Customers are relying less on banks and taking a stronger interest in their own finances both in Europe and globally. Where did this fact come from? Tools such as personal financial management (PFM), budgeting, advice, and long term planning, are starting to play a more important role in consumer’s decisions around the organisations that they interact with. SunGard Retail Banking’s Bank Readiness Report shows that almost 40 percent of customers feel that they have little or no financial knowledge, but only 20 percent consider their bank to be “very helpful” in helping them to manage their finances. By investing in PFM software solutions as well as implementing staff training and deployments, banks could redress this imbalance and capitalise on the resultant sales opportunities.
Specific to Malaysia, 52 percent of Malaysian respondents to the Bank Readiness Report think mobile banking can be improved upon, which presents an opportunity to address public concerns and find solutions that offer convenience, flexibility and mobility.
What are some of the immediate trends for Malaysia’s digital banking in the near term?
Firstly there will be further improvements in the range of functionality offered over the mobile channels to Malaysian consumers, such as location-based alerts around discounts and promotions and further personalisation of the virtual experience.
Secondly, the other side is that moving more functionality to the digital channels allows the banks to refocus their branches, perhaps with innovative layouts, more advisory services, leveraging technology such as touch screens and tablets, etc. This will allow bank branches to shift from an attitude relying on transaction processing and operational capabilities to one that concentrates more effectively on customer needs, requirements, and demands.
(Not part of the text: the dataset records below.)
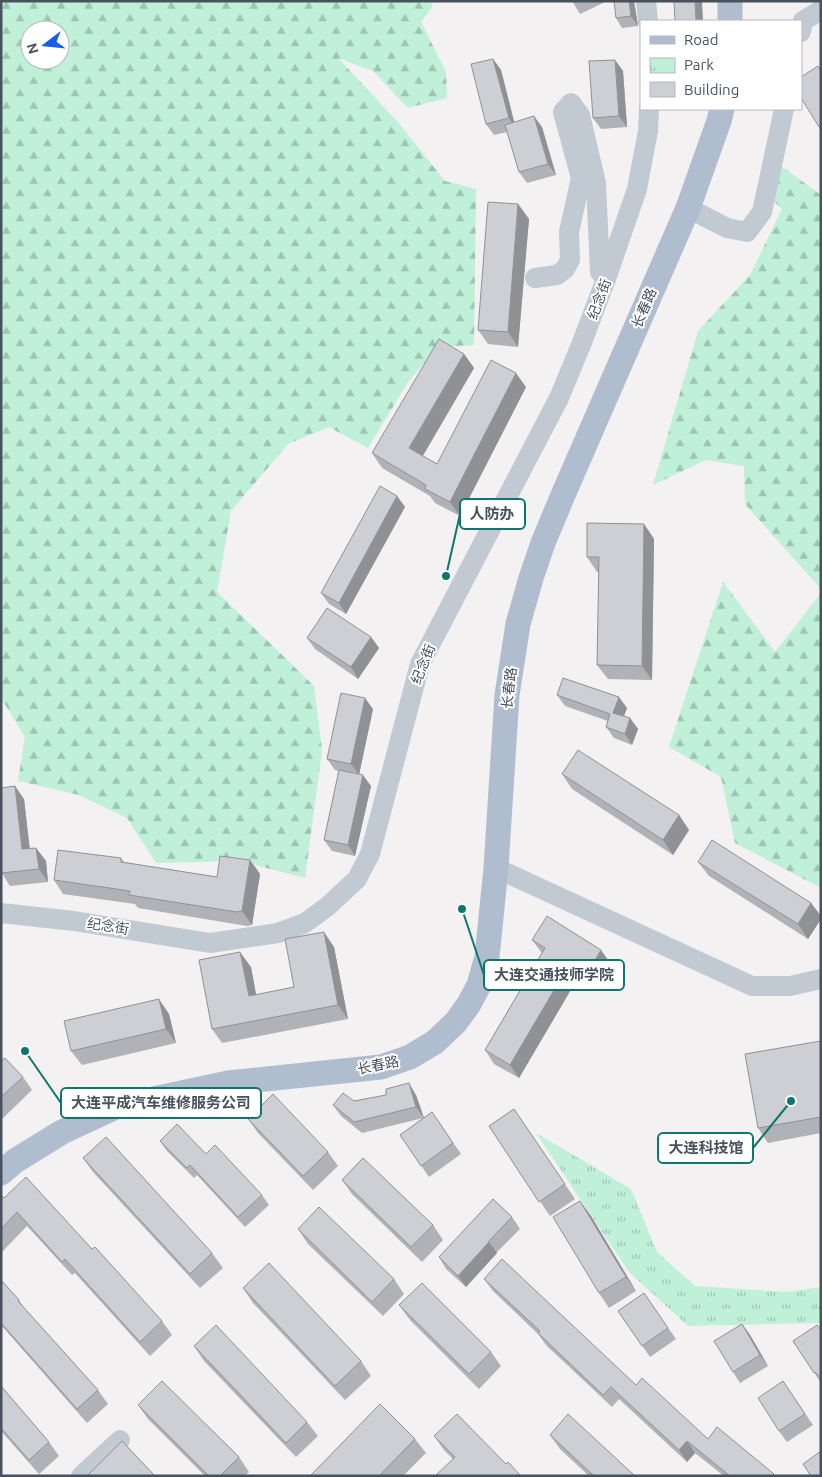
<svg xmlns="http://www.w3.org/2000/svg" width="822" height="1477" viewBox="0 0 822 1477" font-family="Ubuntu,'Noto Sans SC',sans-serif">
	<style>
		.forest { fill: url(#forest-firs); fill-rule: evenodd }
		.park { fill: url(#park-tufts) }
		.lines { fill: none; stroke-linecap: round; stroke-linejoin: round }
		.minor { stroke: #c1c9d2; stroke-width: 20 }
		.major { stroke: #b0bdcf; stroke-width: 25 }
		.wall { fill: #b0b2b7 }
		.shaded-wall { fill: #909195 }
		.building { fill: #cdcfd5; stroke: #909195 }
		.labels { text-anchor: middle; dominant-baseline: central; stroke-width: 4; stroke-linejoin: round; paint-order: stroke }
		.street-label { font-size: 14px; fill: #48525e; stroke: #fff }
		.leader { fill: none; stroke: #0f766e; stroke-width: 2 }
		.callout-dot { fill: #0f766e; stroke: #fff; stroke-width: 2 }
		.callout { fill: #fff; stroke: #0f766e; stroke-width: 2 }
		.callout-label { font-size: 15px; text-anchor: middle; font-weight: bold; fill: #48525e }
	</style>
	<defs>
		<pattern id="forest-firs" width="22" height="20" patternUnits="userSpaceOnUse" patternTransform="scale(1.25)"><rect width="22" height="20" fill="#c0f0d7"/><path d="M5 1l3.5 6h-7zM16 11l3.5 6h-7z" fill="#9ec5b2"/></pattern>
		<pattern id="park-tufts" width="24" height="20" patternUnits="userSpaceOnUse" patternTransform="scale(1.25)"><rect width="24" height="20" fill="#c0f0d7"/><path d="M3 7l-1-3M5 7V3M7 7l1-3M15 17l-1-3M17 17v-4M19 17l1-3" fill="none" stroke="#9ec5b2"/></pattern>
	</defs>
	<rect width="100%" height="100%" fill="#f3f1f1"/>
	<path class="forest" d="M1 1H430L433 6 421 22 446 72 447 98 408 108 373 71 338 58 397 121 445 181 476 189 474 345 438 347 408 382 368 448 329 427 288 444 231 511 217 592 314 686 322 751 305 878 239 861 156 863 127 818 79 795 18 781 25 737 6 706 1 700ZM30 30H60V60H30Z
		M781 166 821 195V589L745 504 744 466 706 460 653 485 698 331 750 275 782 209 771 199Z
		M723 582 775 652 821 593V888L735 843 721 777 669 747Z"/>
	<path class="park" d="M536 1133 631 1189 657 1252 695 1286 786 1292 821 1287V1323L688 1326 629 1272Z"/>
	<g class="lines">
		<path class="minor" d="M646 1 648 21
			M801 32 803 21 821 10
			M688 208 727 228 747 232 762 212 784 109
			M535 278 557 275 565 269 570 260 569 232 581 178 563 112 571 103 580 115 596 183 600 272 606 279
			M496 868 752 986H790L821 979
			M1 913 74 921 210 943 278 933 305 923 328 906 357 879 370 854 420 664 559 398 581 345 606 279 637 189 648 131 649 109
			M81 1476 120 1440"/>
		<path class="major" d="M730 1V21
			M1 1173 15 1161 62 1132 116 1107 228 1083 381 1067 410 1057 435 1042 456 1022 469 1004 479 985 487 957 496 868 507 695 518 624 531 578 543 543 563 495 688 208 719 121 722 109"/>
	</g>
	<path class="wall" d="M572 1H605V2L580 14Z
		M634 2 638 26 622 28 616 18Z
		M493 59 501 70 514 122 542 127 556 175 527 183 519 172 507 132 494 135 486 124Z
		M615 60 623 71 627 127 601 129 593 118Z
		M518 204 529 219 518 347 488 344 478 330Z
		M464 354 474 368 423 456 437 464 526 387 460 516 435 503 430 496 382 468 372 453Z
		M397 496 405 507 346 614 329 604 321 593Z
		M644 524 654 539 652 680 608 679 597 665 599 572H597L587 557Z
		M371 637 379 648 358 679 315 649 307 638Z
		M557 695 627 708 624 716 630 718 638 729 632 745 614 738 606 727 608 721 565 706Z
		M373 709 359 774 371 786 355 856 332 851 324 840 339 771 335 770 327 759Z
		M562 774 679 815 689 830 673 855 572 789Z
		M1 788 24 799 30 849 36 848 46 861 48 882 10 886 3 875 1 876Z
		M121 858 124 862 217 877 250 860 260 874 252 925 247 926 138 908 135 904 63 894 54 880Z
		M698 862 811 903 821 916V919L808 939 709 876Z
		M532 940 611 964 596 987 579 976 519 1078 494 1064 485 1050 542 953Z
		M334 947 348 1019 222 1043 212 1029 251 967 256 995 294 987Z
		M169 1014 176 1043 82 1065 71 1051Z
		M821 1041V1133L768 1143 758 1128Z
		M1 1061 23 1077 32 1090 1 1120Z
		M386 1095H416L424 1118 432 1112 461 1154 429 1177 400 1135 423 1118 362 1133 341 1116 333 1105Z
		M514 1109 575 1199 550 1216 489 1126Z
		M248 1119 328 1152 338 1166 313 1190 258 1133Z
		M160 1141 262 1195 269 1205 245 1227 197 1175 194 1178 167 1151Z
		M83 1158 212 1253 223 1268 200 1288 93 1172Z
		M342 1180 433 1225 443 1240 422 1262 352 1194Z
		M1 1195 4 1198 92 1249 162 1321 172 1335 150 1356 75 1273 72 1275 27 1226 1 1253Z
		M580 1201 591 1216 636 1291 609 1308 599 1293Z
		M512 1217 520 1229 497 1252V1253L466 1287 446 1269 439 1257Z
		M298 1229 394 1279 404 1294 383 1316 308 1244Z
		M484 1279 636 1385 708 1439 774 1474 775 1476H724L695 1453 687 1462 619 1399 612 1407 546 1345 538 1334 493 1291Z
		M1 1280 19 1300 24 1308 98 1390 108 1404 87 1423 1 1325Z
		M243 1288 361 1361 371 1376 345 1400 253 1303Z
		M644 1293 676 1339 650 1357 618 1311Z
		M399 1305 491 1352 501 1366 479 1389 410 1320Z
		M742 1324 750 1335 768 1366 740 1383 733 1372Z
		M821 1329V1383L793 1341Z
		M194 1346 307 1422 318 1436 296 1457 204 1361Z
		M783 1381 813 1425 787 1442 779 1431Z
		M1 1386 49 1442 59 1456 39 1474 1 1431Z
		M138 1405 239 1457 249 1472 245 1476H205L148 1419Z
		M550 1435 635 1476H589L560 1449Z
		M434 1436 506 1464 453 1459 444 1450Z
		M415 1439 426 1453 403 1476H310Z"/>
	<path class="shaded-wall" d="M629 1H634L638 26 631 16Z
		M695 1H702L703 21H696Z
		M493 59 501 70 516 129 509 118Z
		M615 60 623 71 627 127 619 116Z
		M534 116 542 127 556 175 548 164Z
		M518 204 529 219 518 347 508 332Z
		M464 354 474 368 419 462 409 448Z
		M516 373 526 387 460 516 450 502Z
		M397 496 405 507 346 614 339 603Z
		M644 524 654 539 652 680 642 666Z
		M371 637 379 648 358 679 351 667Z
		M619 697 627 708 621 724 613 713Z
		M365 698 373 709 359 775 351 764Z
		M630 718 638 729 632 745 625 734Z
		M363 775 371 786 355 856 348 845Z
		M15 786 24 799 31 862 22 849Z
		M679 815 689 830 673 855 663 840Z
		M36 848 46 861 48 882 39 869Z
		M250 860 260 874 252 925 242 911Z
		M811 903 821 916V919L808 939 798 924Z
		M324 932 334 947 348 1019 338 1005Z
		M601 950 611 964 596 987 587 974Z
		M240 952 251 967 259 1010 249 996Z
		M570 963 579 976 519 1078 510 1065Z
		M159 999 169 1014 176 1043 166 1029Z
		M409 1083 416 1095 424 1118 416 1107Z
		M580 1201 591 1216 636 1291 626 1277Z
		M489 1242 497 1253 466 1287 458 1276Z
		M742 1324 750 1335 768 1366 760 1355Z
		M687 1441 695 1453 687 1462 679 1450Z"/>
	<path class="building" d="M614 1H629L631 16 616 18Z
		M674 1H695L696 21H675Z
		M493 59 509 118 486 124 471 64Z
		M615 60 619 116 593 118 589 61Z
		M818 66 821 71V130L801 98V77Z
		M534 116 548 164 519 172 505 125Z
		M488 202 518 204 508 332 478 330Z
		M439 339 464 354 409 448 437 464 491 360 516 373 450 502 425 489 426 485 372 453Z
		M380 486 397 496 339 603 321 593Z
		M587 523 644 524 642 666 597 665 599 557H587Z
		M327 608 371 637 351 667 307 638Z
		M563 678 619 697 613 713 630 718 625 734 606 727 610 714 557 695Z
		M341 693 365 698 351 764 327 759Z
		M578 750 679 815 663 840 562 774Z
		M339 770 363 775 348 845 324 840Z
		M15 786 22 849 36 848 39 869 1 873V788Z
		M712 840 811 903 798 924 698 862Z
		M58 850 121 858V862L217 877 220 856 250 860 242 911 237 912 129 895 130 891 54 880Z
		M547 916 601 950 587 974 570 963 510 1065 485 1050 545 948 532 940Z
		M324 932 338 1005 212 1029 199 960 240 952 249 996 294 987 285 939Z
		M159 999 166 1029 71 1051 64 1021Z
		M821 1041V1117L758 1128 745 1054Z
		M5 1058 23 1077 1 1097V1061Z
		M409 1083 416 1107 354 1122 333 1105 343 1093 354 1101 386 1095V1089Z
		M273 1094 328 1152 303 1176 248 1119Z
		M514 1109 565 1184 539 1202 489 1126Z
		M432 1112 453 1143 421 1166 400 1135Z
		M177 1124 206 1154 215 1145 262 1195 238 1217 190 1165 187 1168 160 1141Z
		M106 1137 212 1253 190 1274 83 1158Z
		M363 1158 433 1225 411 1247 342 1180Z
		M26 1177 92 1249 95 1247 162 1321 140 1342 65 1259 62 1262 17 1212 1 1229V1195L4 1198Z
		M493 1199 512 1217 489 1241V1242L458 1276 439 1257Z
		M580 1201 626 1277 599 1293 553 1217Z
		M319 1207 394 1279 372 1302 298 1229Z
		M502 1259 636 1385 642 1378 708 1439 717 1427 774 1474 772 1476H730L687 1441 679 1450 611 1387 603 1395 538 1333 540 1331 484 1279Z
		M269 1263 361 1361 335 1386 243 1288Z
		M1 1280 19 1300 18 1301 98 1390 77 1409 1 1323Z
		M422 1283 491 1352 469 1374 399 1305Z
		M644 1293 668 1328 642 1346 618 1311Z
		M742 1324 760 1355 733 1372 714 1341Z
		M216 1325 307 1422 286 1443 194 1346Z
		M817 1325 821 1330V1379L815 1372 814 1373 793 1341Z
		M162 1381 239 1457 220 1476H209L138 1405Z
		M783 1381 805 1414 779 1431 758 1398Z
		M1 1386 49 1442 29 1460 1 1428Z
		M380 1404 415 1439 379 1476H310Z
		M457 1414 506 1464 508 1462 521 1476H435L455 1457 434 1436Z
		M568 1414 635 1476H594L550 1435Z
		M122 1441 155 1476H87Z
		M821 1451V1476H811L803 1464Z"/>
	<g class="labels">
		<g class="street-label">
			<text transform="translate(599 299) rotate(-69)">纪念街</text>
			<text transform="translate(644 308) rotate(-67)">长春路</text>
			<text transform="translate(423 664) rotate(-68)">纪念街</text>
			<text transform="translate(509 688) rotate(-83)">长春路</text>
			<text transform="translate(108 926) rotate(9)">纪念街</text>
			<text transform="translate(378 1065) rotate(-12)">长春路</text>
		</g>
	</g>
	<path class="leader" d="M446 576L460 514M462 909L484 975M25 1051L61 1103M791 1101L753 1148"/>
	<g class="callout-dot">
		<circle cx="446" cy="576" r="5"/>
		<circle cx="462" cy="909" r="5"/>
		<circle cx="25" cy="1051" r="5"/>
		<circle cx="791" cy="1101" r="5"/>
	</g>
	<g class="callout">
		<rect x="460" y="499" width="65" height="30" rx="5"/>
		<rect x="484" y="960" width="140" height="30" rx="5"/>
		<rect x="61" y="1088" width="200" height="30" rx="5"/>
		<rect x="658" y="1133" width="95" height="30" rx="5"/>
	</g>
	<g class="callout-label">
		<text x="492" y="519">人防办</text>
		<text x="554" y="980">大连交通技师学院</text>
		<text x="161" y="1108">大连平成汽车维修服务公司</text>
		<text x="706" y="1153">大连科技馆</text>
	</g>
	<rect width="822" height="1477" fill="none" stroke="#48525e" stroke-width="5"/>
	<rect x="640" y="20" width="162" height="90" fill="#ffffff" stroke="#b6babf"/>
	<rect x="650" y="36" width="25" height="8" fill="#b0bdcf" stroke="#b6babf"/>
	<text x="684" y="45" font-size="15" fill="#48525e">Road</text>
	<rect x="650" y="58" width="25" height="15" fill="url(#park-tufts)" stroke="#b6babf"/>
	<text x="684" y="70" font-size="15" fill="#48525e">Park</text>
	<rect x="650" y="82" width="25" height="15" fill="#cdcfd5" stroke="#b6babf"/>
	<text x="684" y="95" font-size="15" fill="#48525e">Building</text>
	<g transform="translate(45 45) rotate(254)"><circle r="24" fill="#ffffff" stroke="#b6babf"/>
	<path d="M0-4L9 19L0 12L-9 19Z" fill="#185de6"/>
	<text y="-8" font-size="14" font-weight="bold" text-anchor="middle" fill="#48525e">N</text>
	</g>
</svg>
Banks should persist in understanding their clients, strengthening their cross selling capabilities and embracing innovation to improve the service provided to their clients, which will drive their future growth.
What are some of the opportunities for Asian banks with the increasing technology-savvy consumers?
Markets like Malaysia that have a progressive and tech-savvy populous that is connected and progressive can accelerate the migration of traditional transactional and service requests to the digital channels, thus reducing load on their staffed channels.
This allows those staff to be leveraged for more value-added activities, and for more cross sell and up sell activities.
It also allows for staff to focus on the advisory roles as customers still rely on their banks to deliver financial advice when considering major milestones in their life such as mortgages, pensions, insurance, etc. These are activities where face-to-face interaction is still valued and appreciated, if not demanded.
In addition, the move to digital channels and social media will enable the banks to gain a greater insight into their customer’s behaviour, as seen in SunGard’s Bank Readiness Report with 60 percent of participants willing to share more personal information to achieve a better service from their bank.